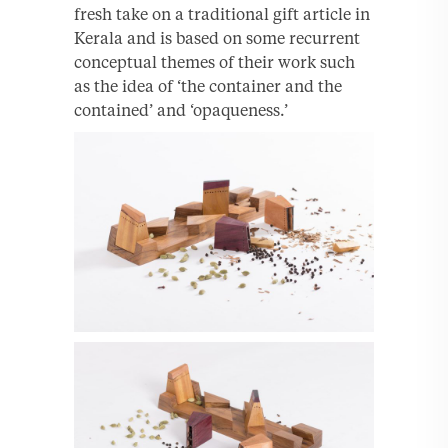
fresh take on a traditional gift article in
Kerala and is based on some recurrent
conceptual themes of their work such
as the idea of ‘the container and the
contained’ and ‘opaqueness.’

**Task brief**
Print the entries again exactly as they appear above. Do not print the pictures.

**Task answer**
fresh take on a traditional gift article in
Kerala and is based on some recurrent
conceptual themes of their work such
as the idea of ‘the container and the
contained’ and ‘opaqueness.’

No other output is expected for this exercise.